The Indestructible Man

(Critical Survey of Contemporary Fiction)

In the title story of William Jablonsky's collection, The Indestructible Man, Bobby Mercer cannot come to terms with the physical gift—indestructibility—of his childhood rival, Romulus Wayne. Mercer cripples himself in an attempt to imitate Wayne and, consumed with resentment, devotes himself to revenge. The story of Mercer's revenge proceeds with acute psychological realism from the matter-of-fact absurdity of Romulus's super hero-like power.

Jablonsky depicts social worlds in which the presence of one surreal element stretches the bounds of reality, skews the fabric of everyday life, and suggests the possibility of seeing the ordinary world as newly extraordinary. “The Edge of Solid Ground” recounts a man's romance with a woman who believes that the world is flat. In “Schoolteacher, 30, Travels Time to Foil Murders” a man learns from his mother how to time travel and tries to use it to prevent a robbery. In “The Space Between Earth and Moon,” a man decides, after the death of his wife, to build a catapult that can shoot him to the moon.

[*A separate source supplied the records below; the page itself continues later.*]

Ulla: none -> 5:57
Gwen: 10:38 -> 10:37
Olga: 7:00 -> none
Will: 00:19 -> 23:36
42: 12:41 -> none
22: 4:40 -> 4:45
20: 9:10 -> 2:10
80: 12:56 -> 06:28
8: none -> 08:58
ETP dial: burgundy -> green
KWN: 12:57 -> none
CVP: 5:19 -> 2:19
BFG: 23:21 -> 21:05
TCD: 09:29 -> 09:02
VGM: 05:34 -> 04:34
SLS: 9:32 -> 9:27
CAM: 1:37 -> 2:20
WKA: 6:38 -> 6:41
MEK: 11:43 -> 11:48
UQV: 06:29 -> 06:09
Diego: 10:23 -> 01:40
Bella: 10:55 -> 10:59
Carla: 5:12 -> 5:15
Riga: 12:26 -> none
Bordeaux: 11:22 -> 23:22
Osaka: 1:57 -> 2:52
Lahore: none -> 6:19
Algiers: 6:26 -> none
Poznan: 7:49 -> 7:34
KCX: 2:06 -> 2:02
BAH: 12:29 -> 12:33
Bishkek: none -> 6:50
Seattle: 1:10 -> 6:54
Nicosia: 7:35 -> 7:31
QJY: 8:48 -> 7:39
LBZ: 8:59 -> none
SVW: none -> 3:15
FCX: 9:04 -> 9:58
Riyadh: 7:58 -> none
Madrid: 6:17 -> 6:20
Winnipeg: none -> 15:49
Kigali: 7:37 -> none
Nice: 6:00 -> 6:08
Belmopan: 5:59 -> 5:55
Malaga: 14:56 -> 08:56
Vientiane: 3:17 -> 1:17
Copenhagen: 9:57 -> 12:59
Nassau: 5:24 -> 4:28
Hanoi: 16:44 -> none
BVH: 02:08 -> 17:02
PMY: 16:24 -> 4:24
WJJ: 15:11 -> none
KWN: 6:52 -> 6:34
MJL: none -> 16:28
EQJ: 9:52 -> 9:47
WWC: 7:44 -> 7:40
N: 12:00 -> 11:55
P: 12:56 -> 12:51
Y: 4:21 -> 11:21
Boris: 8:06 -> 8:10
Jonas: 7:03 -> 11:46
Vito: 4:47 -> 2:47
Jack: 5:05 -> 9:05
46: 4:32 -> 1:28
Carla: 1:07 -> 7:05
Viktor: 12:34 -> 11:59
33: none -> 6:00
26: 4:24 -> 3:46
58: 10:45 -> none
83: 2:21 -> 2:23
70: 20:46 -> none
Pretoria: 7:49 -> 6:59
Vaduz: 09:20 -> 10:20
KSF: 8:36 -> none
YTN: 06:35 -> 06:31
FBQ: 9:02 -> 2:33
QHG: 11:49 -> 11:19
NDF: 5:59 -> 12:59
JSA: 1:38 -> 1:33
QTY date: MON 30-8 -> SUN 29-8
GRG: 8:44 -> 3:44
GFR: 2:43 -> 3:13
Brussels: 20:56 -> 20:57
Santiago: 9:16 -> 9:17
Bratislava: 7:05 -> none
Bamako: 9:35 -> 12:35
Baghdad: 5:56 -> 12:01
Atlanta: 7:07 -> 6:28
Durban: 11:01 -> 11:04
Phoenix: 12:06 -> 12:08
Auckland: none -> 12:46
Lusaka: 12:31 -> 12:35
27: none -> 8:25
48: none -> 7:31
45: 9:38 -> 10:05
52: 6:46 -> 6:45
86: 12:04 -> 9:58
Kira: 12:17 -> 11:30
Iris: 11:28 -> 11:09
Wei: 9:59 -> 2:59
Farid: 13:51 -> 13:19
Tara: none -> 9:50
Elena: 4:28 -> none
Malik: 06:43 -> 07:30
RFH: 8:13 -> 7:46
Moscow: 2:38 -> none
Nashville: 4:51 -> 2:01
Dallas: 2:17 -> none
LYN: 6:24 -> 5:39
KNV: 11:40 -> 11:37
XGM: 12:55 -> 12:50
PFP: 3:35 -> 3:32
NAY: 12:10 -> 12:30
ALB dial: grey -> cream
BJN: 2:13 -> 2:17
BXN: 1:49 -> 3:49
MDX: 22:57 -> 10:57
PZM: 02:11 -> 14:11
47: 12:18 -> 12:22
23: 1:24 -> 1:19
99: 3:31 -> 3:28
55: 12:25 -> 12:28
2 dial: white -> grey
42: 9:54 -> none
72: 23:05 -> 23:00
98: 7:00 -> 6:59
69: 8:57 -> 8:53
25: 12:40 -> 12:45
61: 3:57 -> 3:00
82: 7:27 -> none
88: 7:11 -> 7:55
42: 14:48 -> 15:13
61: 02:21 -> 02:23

Jablonsky's stories, in which social and scientific rules are bent in favor of imagination, often draw directly on the collision between adult and child worldviews. “For Safety's Sake,” tells of a boy who can fly, from the perspective of his skeptical, but finally inspired, father. In “Little Green Men,” a smart and precocious boy uses his short-wave radio to make contact with aliens. When he is forced to conform, he secretly leaves his work and radio to his father, who continues on with the wonder his son's vision has rekindled.